Given request
Copy every line of the rows below word for word, leaving out the pictures.

===== Rows =====

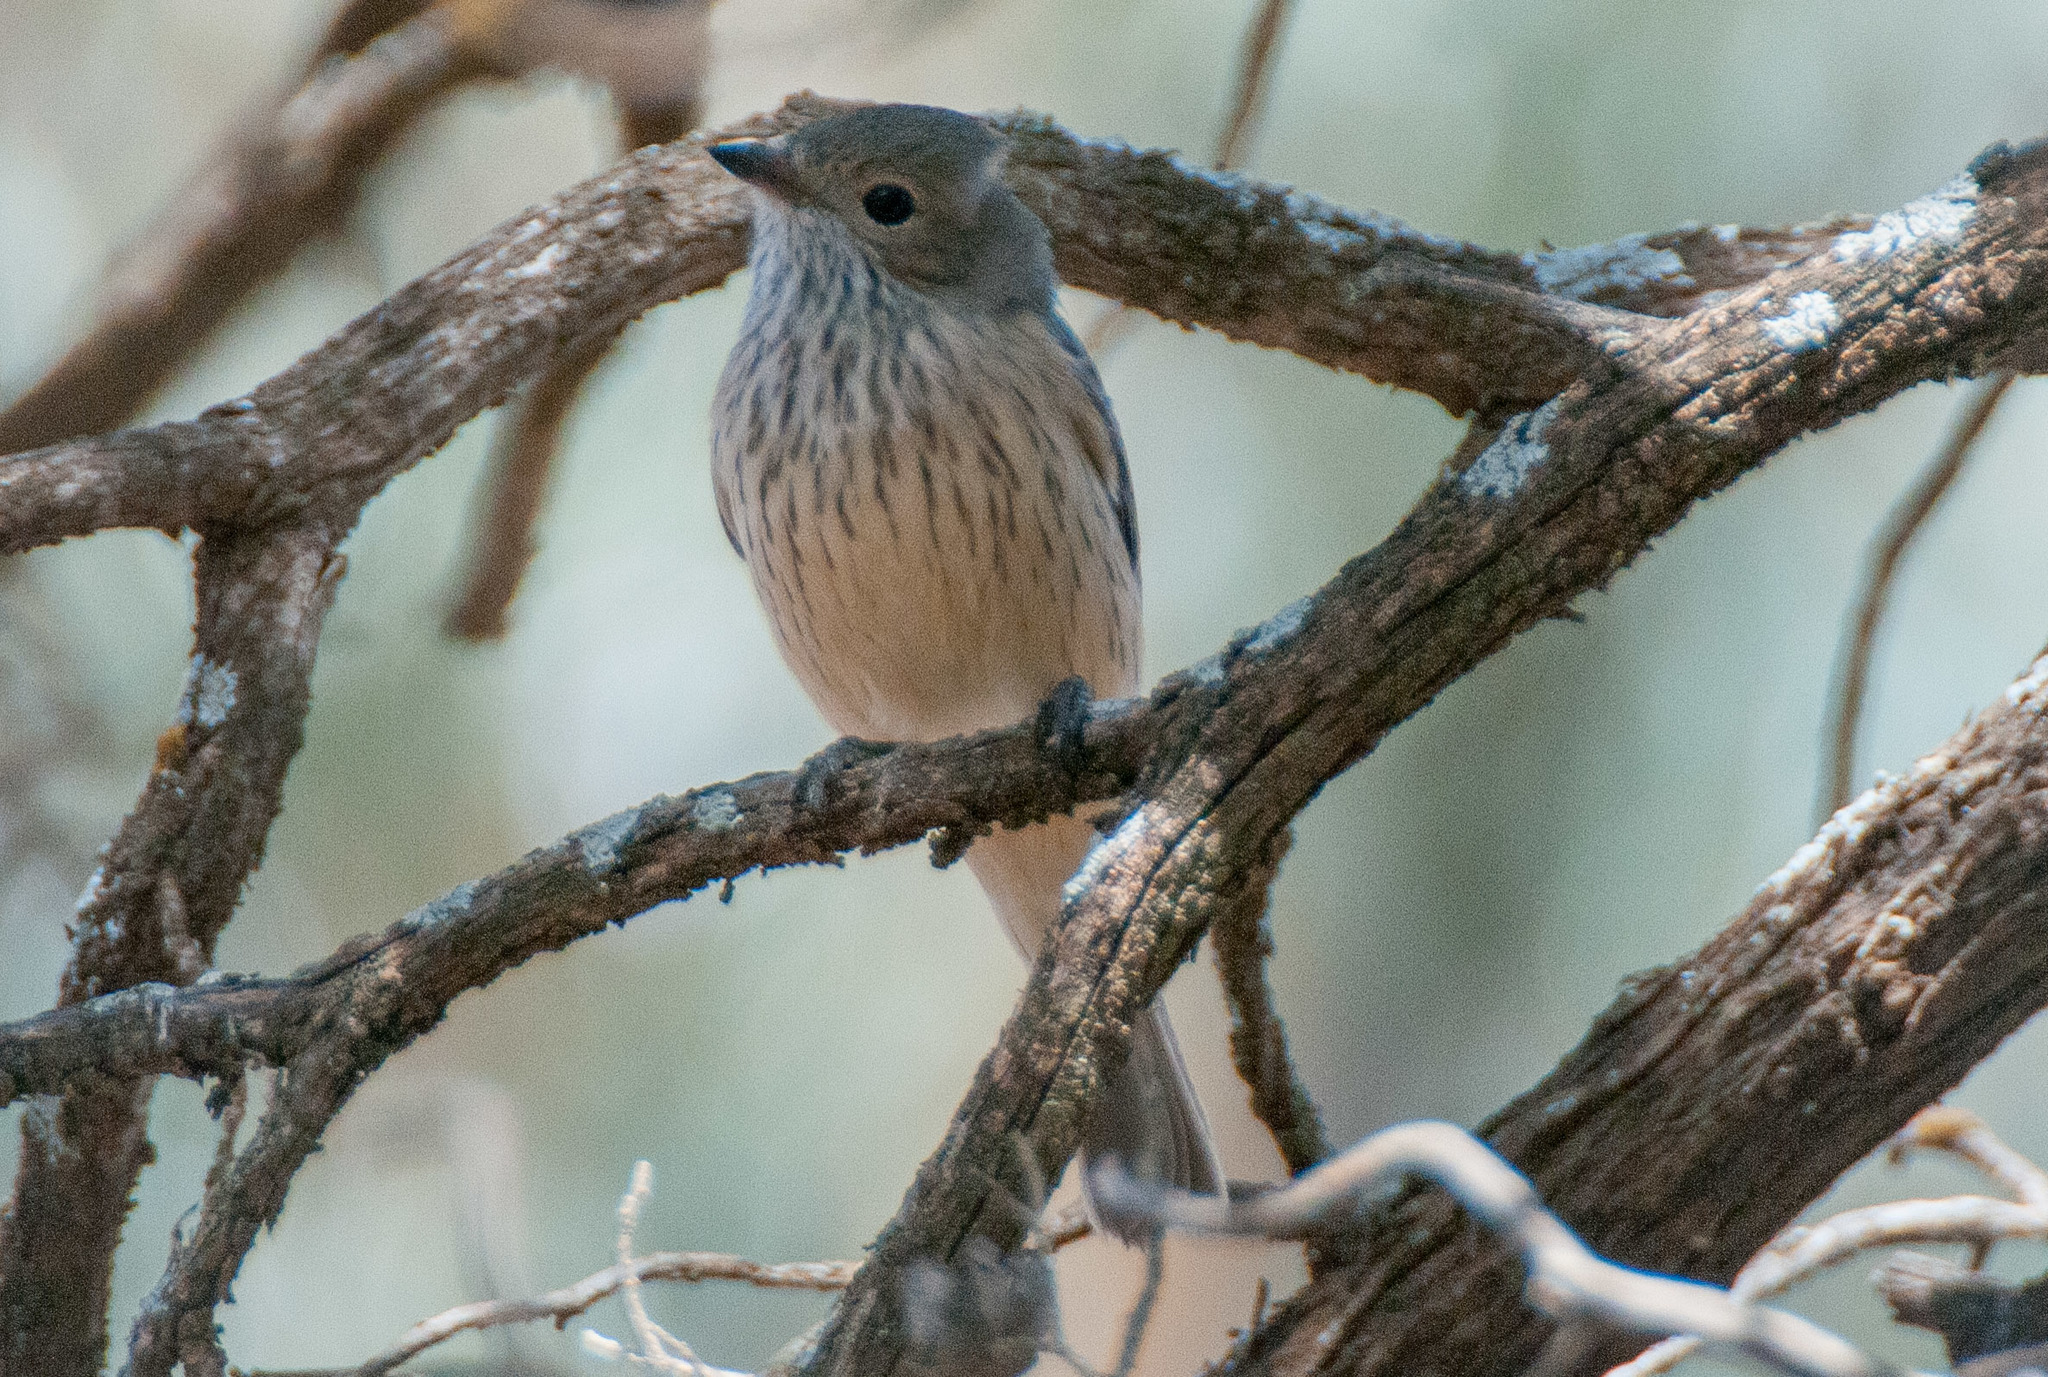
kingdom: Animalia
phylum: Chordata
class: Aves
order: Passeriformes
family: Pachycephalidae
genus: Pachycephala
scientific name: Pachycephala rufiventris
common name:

=====

Output for this task
kingdom: Animalia
phylum: Chordata
class: Aves
order: Passeriformes
family: Pachycephalidae
genus: Pachycephala
scientific name: Pachycephala rufiventris
common name:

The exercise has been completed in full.